Work required>
Return all of the entries word for word, but omit the pictures they contain.

** Opening Data for the task block **

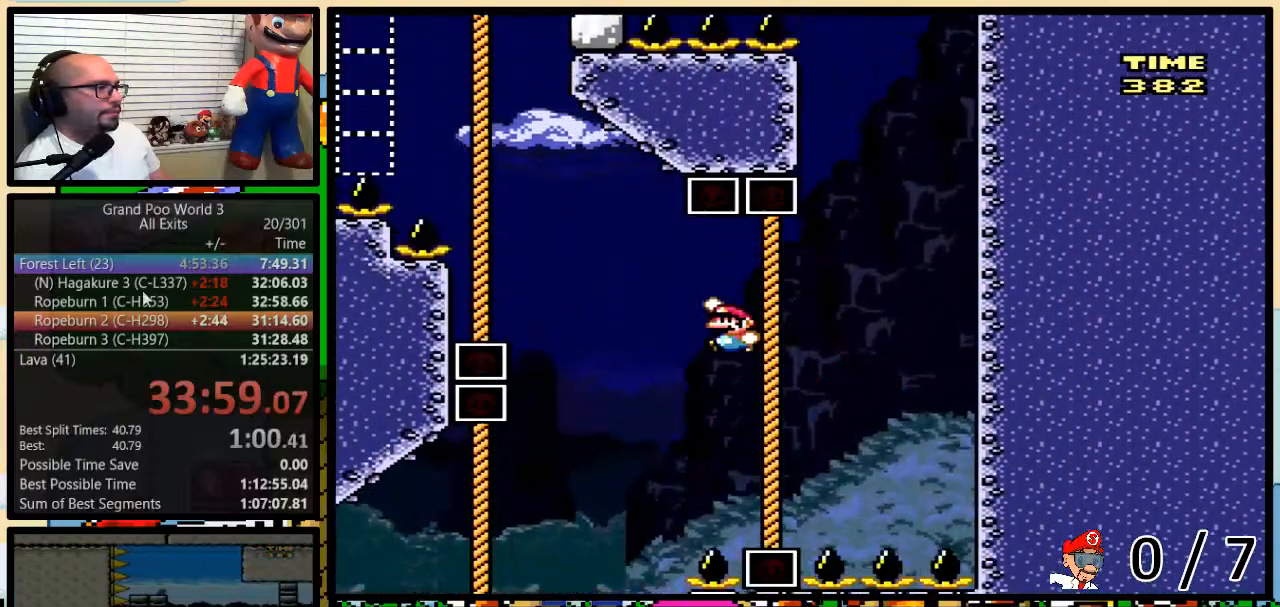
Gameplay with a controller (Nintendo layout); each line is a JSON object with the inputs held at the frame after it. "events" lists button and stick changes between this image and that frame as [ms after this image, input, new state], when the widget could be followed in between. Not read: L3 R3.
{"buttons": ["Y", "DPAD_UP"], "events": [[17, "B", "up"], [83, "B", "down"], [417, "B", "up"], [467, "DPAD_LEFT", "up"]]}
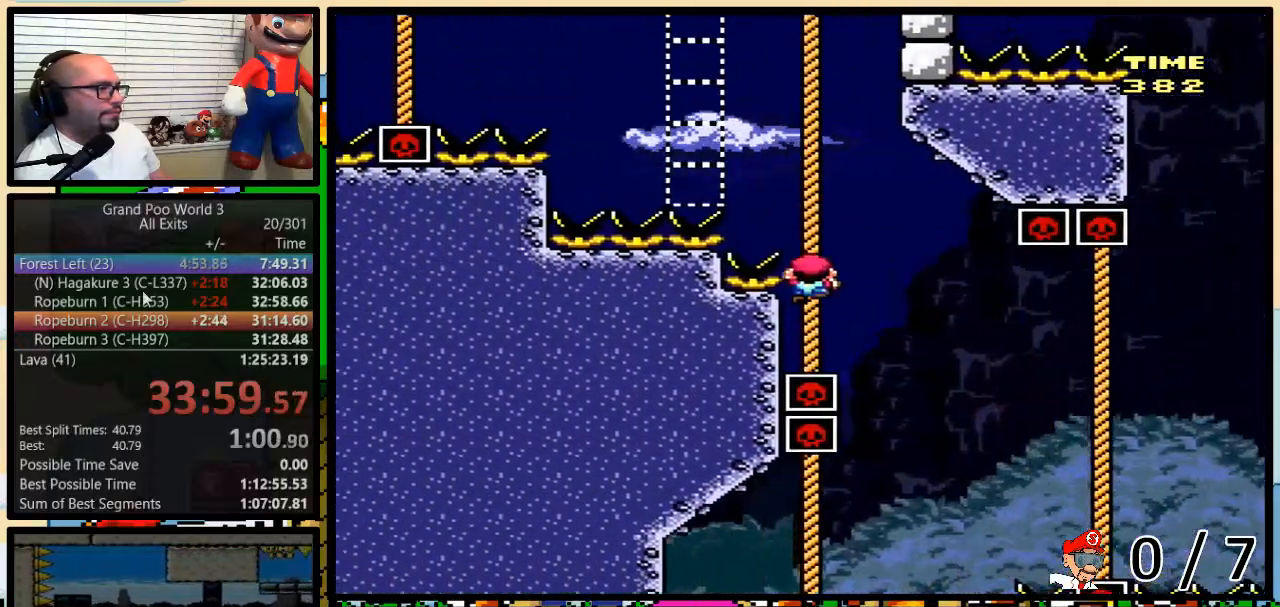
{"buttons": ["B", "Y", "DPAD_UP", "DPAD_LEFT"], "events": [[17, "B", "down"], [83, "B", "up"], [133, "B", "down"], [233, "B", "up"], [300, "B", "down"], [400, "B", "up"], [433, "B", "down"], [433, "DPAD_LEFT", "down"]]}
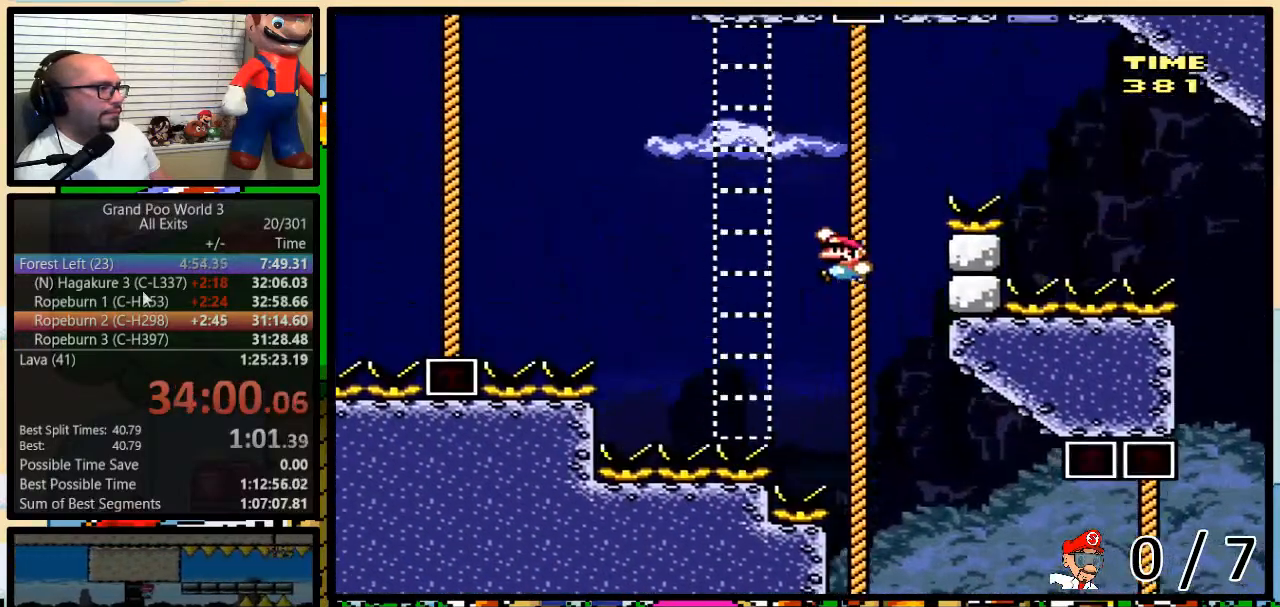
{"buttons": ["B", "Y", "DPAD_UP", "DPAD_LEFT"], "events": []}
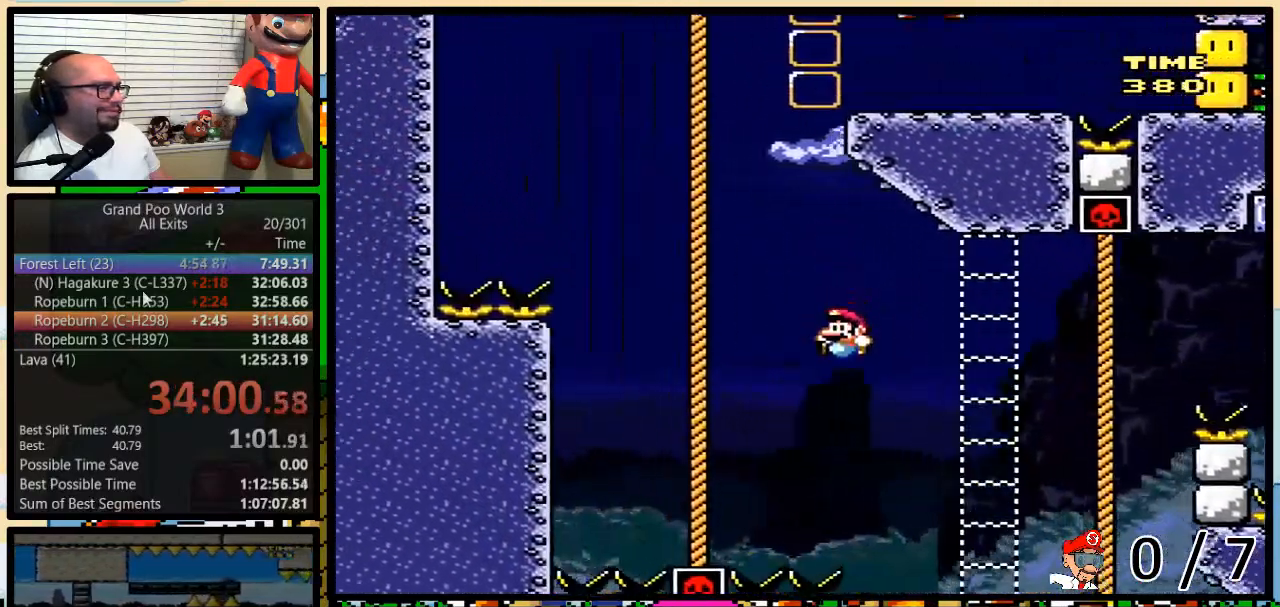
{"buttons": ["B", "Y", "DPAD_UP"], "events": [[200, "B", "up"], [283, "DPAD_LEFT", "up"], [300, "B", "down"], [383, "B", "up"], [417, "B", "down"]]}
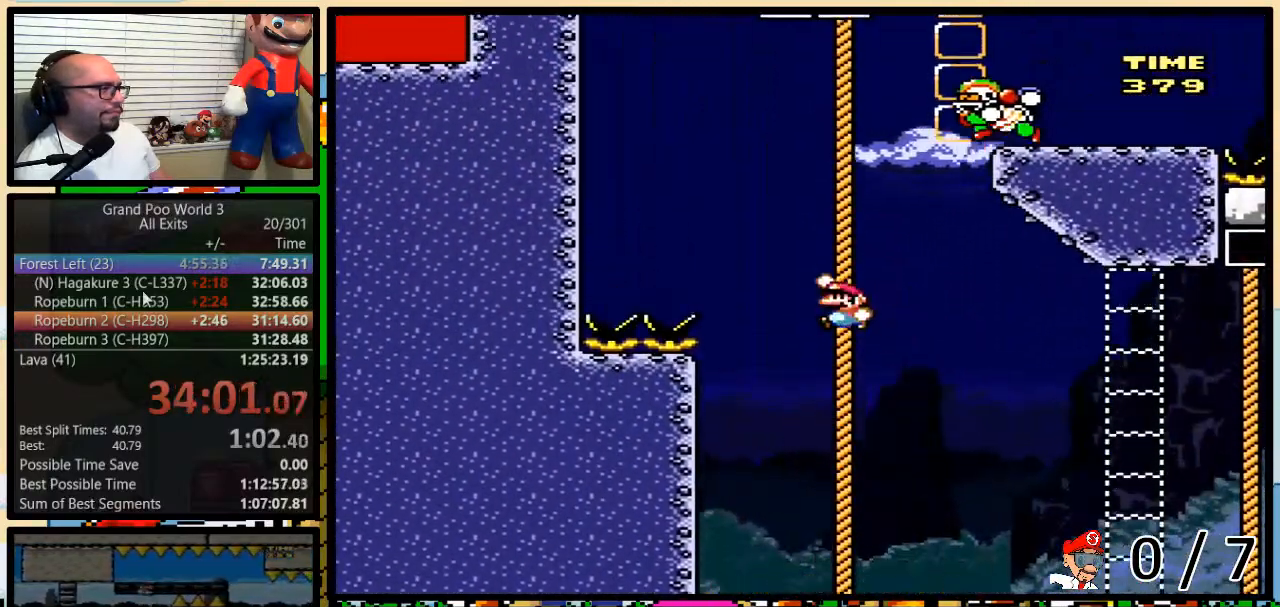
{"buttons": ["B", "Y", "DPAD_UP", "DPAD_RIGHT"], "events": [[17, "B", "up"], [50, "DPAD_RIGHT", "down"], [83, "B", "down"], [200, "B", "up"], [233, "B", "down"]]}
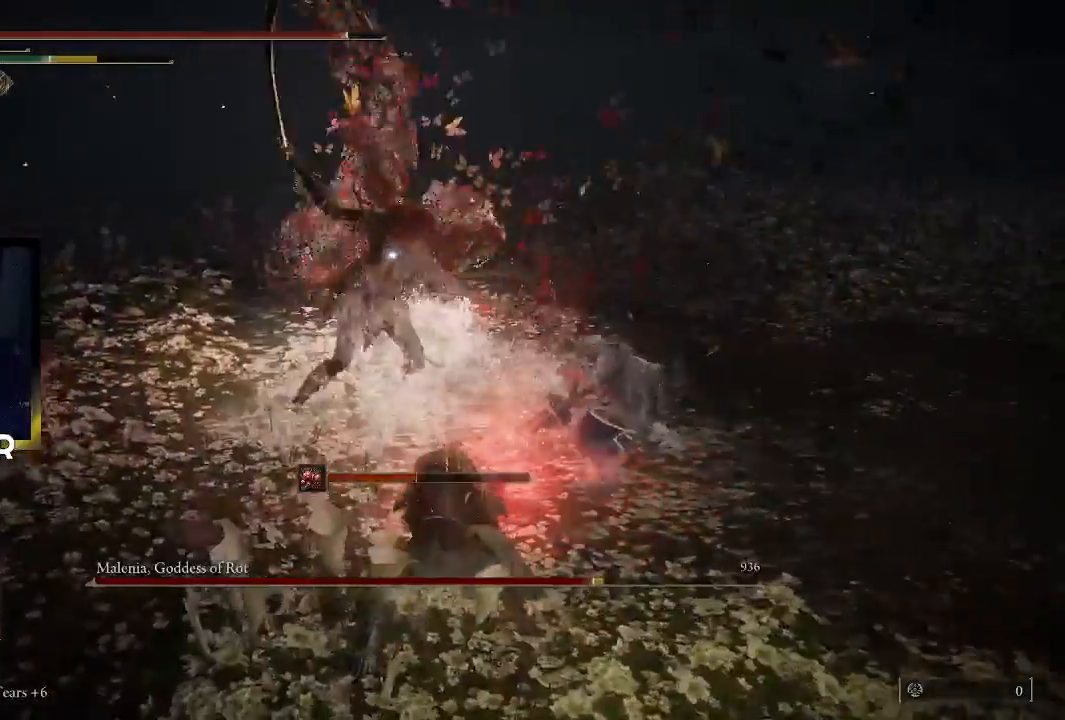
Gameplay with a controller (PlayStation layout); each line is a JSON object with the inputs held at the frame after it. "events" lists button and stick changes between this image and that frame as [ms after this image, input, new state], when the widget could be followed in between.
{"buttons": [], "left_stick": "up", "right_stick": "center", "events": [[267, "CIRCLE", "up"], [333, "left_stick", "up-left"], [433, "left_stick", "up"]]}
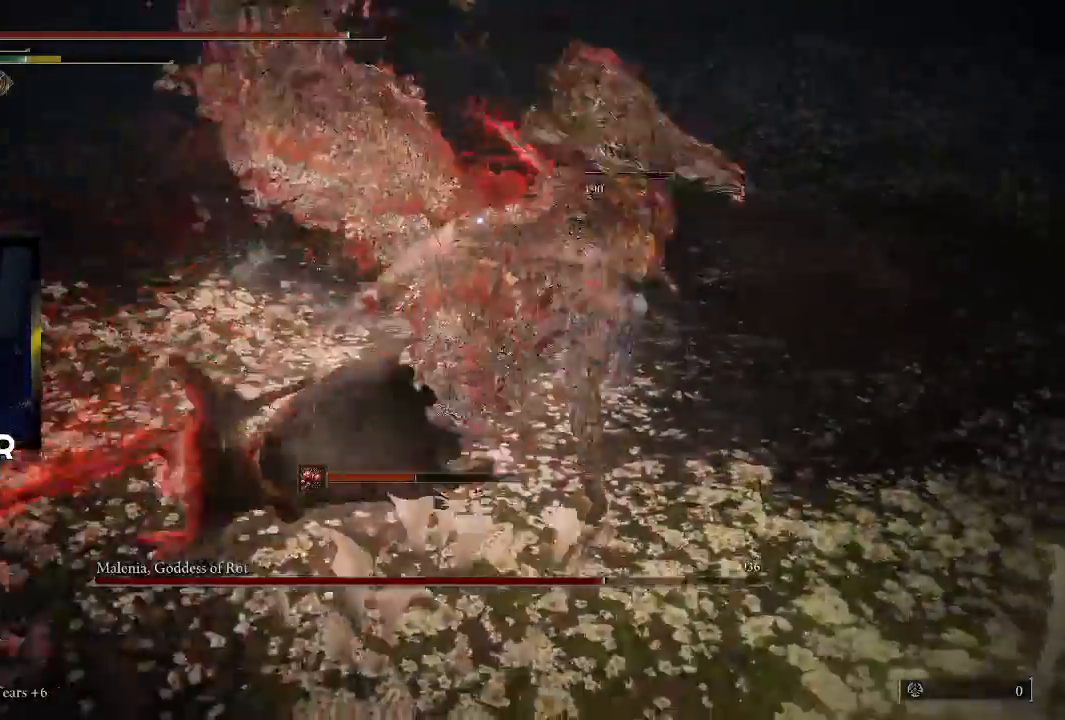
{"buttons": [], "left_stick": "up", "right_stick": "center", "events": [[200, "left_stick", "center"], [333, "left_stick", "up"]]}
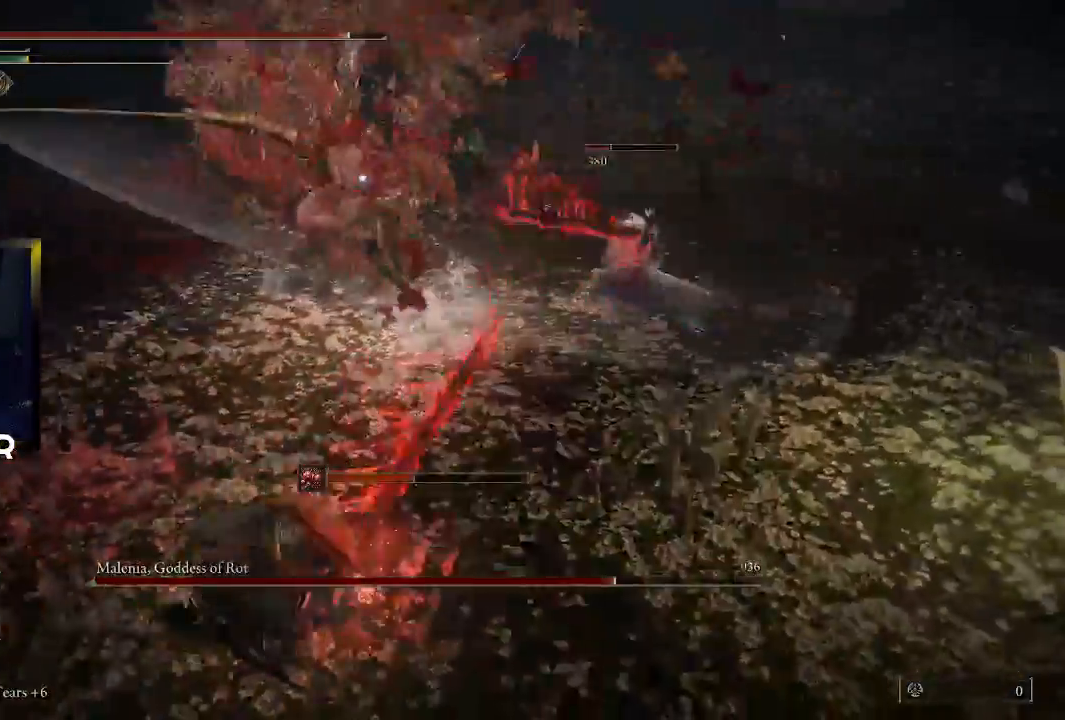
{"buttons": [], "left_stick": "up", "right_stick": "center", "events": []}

** Closing Data for the task block **

Response below>
Gameplay with a controller (Nintendo layout); each line is a JSON object with the inputs held at the frame after it. "events" lists button and stick changes between this image and that frame as [ms after this image, input, new state], when the widget could be followed in between. Not read: L3 R3.
{"buttons": ["Y", "DPAD_UP"], "events": [[17, "B", "up"], [83, "B", "down"], [417, "B", "up"], [467, "DPAD_LEFT", "up"]]}
{"buttons": ["B", "Y", "DPAD_UP", "DPAD_LEFT"], "events": [[17, "B", "down"], [83, "B", "up"], [133, "B", "down"], [233, "B", "up"], [300, "B", "down"], [400, "B", "up"], [433, "B", "down"], [433, "DPAD_LEFT", "down"]]}
{"buttons": ["B", "Y", "DPAD_UP", "DPAD_LEFT"], "events": []}
{"buttons": ["B", "Y", "DPAD_UP"], "events": [[200, "B", "up"], [283, "DPAD_LEFT", "up"], [300, "B", "down"], [383, "B", "up"], [417, "B", "down"]]}
{"buttons": ["B", "Y", "DPAD_UP", "DPAD_RIGHT"], "events": [[17, "B", "up"], [50, "DPAD_RIGHT", "down"], [83, "B", "down"], [200, "B", "up"], [233, "B", "down"]]}
Gameplay with a controller (PlayStation layout); each line is a JSON object with the inputs held at the frame after it. "events" lists button and stick changes between this image and that frame as [ms after this image, input, new state], when the widget could be followed in between.
{"buttons": [], "left_stick": "up", "right_stick": "center", "events": [[267, "CIRCLE", "up"], [333, "left_stick", "up-left"], [433, "left_stick", "up"]]}
{"buttons": [], "left_stick": "up", "right_stick": "center", "events": [[200, "left_stick", "center"], [333, "left_stick", "up"]]}
{"buttons": [], "left_stick": "up", "right_stick": "center", "events": []}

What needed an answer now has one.